Social workers are the professionals who are primarily responsible for the social safety net that Mr. Romney referenced, however we can only hold it together when given the proper resources and support that are necessary to do our jobs.  The Center for American Progress notes that, “economic pain for American families remains significant with relatively high unemployment, persistent long-term unemployment, lingering household wealth losses, and crushing debt burdens.” CAP goes on to state that the “current economic recovery would be weaker and delayed had policymakers not taken steps in the past few years to invest in infrastructure and help the most vulnerable.” NASW hopes that Mr. Romney takes note.


  1. It’s a shame that people of middle class and upper middle class get most affected by the taxes and the government’s policies.

    Whereas the super rich gets more rich and poor gets poorer.

    It’s an irony of life but what can anyone do about it.

  2. Thanks, Ron, for your thoughtful comments and willingness to dialogue! This type of respectful exchange of ideas is what makes our country so great!

    Blessings to you, Ron, and everyone in our profession who work so hard to improve the lives of those we serve.

  3. Beth said: “A true “social secure safety net” will be to cut taxes for everyone, including the so-called “rich” and corporations. This will drive the cost of goods downward and provide more jobs” Congratulations on your success. Regarding your solution I see your reasoning, but it’s already been done and it didn’t work. Those who got tax cuts didn’t reinvest them, and so your economic theory does not apply in practice. The housing market showed us the true character of those who control the majority of wealth in this culture. If anything is egregious, it’s the way the those who will never escape living from pay to pay are continuously exploited by those who lust for more and more, and no matter how much they acquire, will never have enough. It’s a disease and we’re all victims …. including those who made a mere $1,000,000 annual profit last year.

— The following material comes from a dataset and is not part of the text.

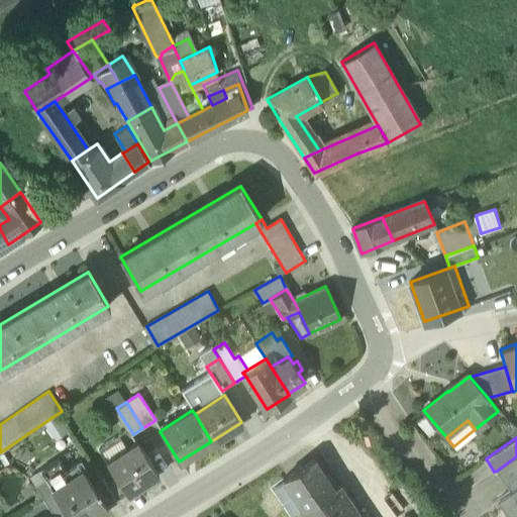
[(137,442),(106,462),(127,495),(159,475),(137,442)]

Romney’s solution may seem on face value to be a valid solution, but the only truly valid solution is the one that, in the words of Mary Richmond, “doesn’t go on mechanically helping people out of a ditch …. but rather seeks ….. to find out what ought to be done to get rid of the ditch”.

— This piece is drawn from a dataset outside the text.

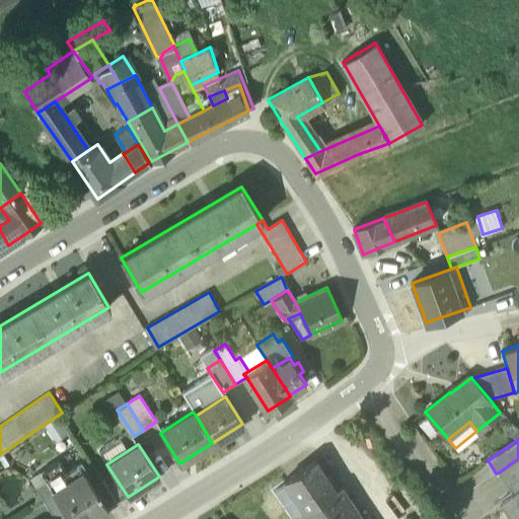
[(518,458),(499,472),(507,485),(518,475),(518,458)]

  4. Your malignment of a Presidential candidate, based on a sound bite, is egregious. A true “social secure safety net” will be to cut taxes for everyone, including the so-called “rich” and corporations. This will drive the cost of goods downward and provide more jobs.

    Let’s do some math:

    I own a successful business that has gone from $100,000 annual profit to $1,000,000 annual profit. Based on net profits, I can hire employees at a rate that includes salary, while I pay FICA tax, Medicare tax, Unemployment tax, Corporate tax, and 80% of health care premiums. On top of that I pay tax on my own income, self-employment tax, property tax and my own health benefits.

    To provide a “social safety net” in your world, I would be taxed at a significantly higher rate because my business is successful. I wouldn’t be able to hire more workers, even if I didn’t take an increase in salary, because the government forces me to provide a “safety net” for people I COULD have hired.

    Also, I will be unable to donate more to charities (voluntarily) because the government robbed me of those funds.

    You do the math…..I think Mr. Romney’s position provides more for the poor and disenfranchised than the Democrat model.

    BTW, did you know Latter Day Saints Charities provide a significant source of care for the poor in this country? I’m not Mormon, but do appreciate their help with my clients.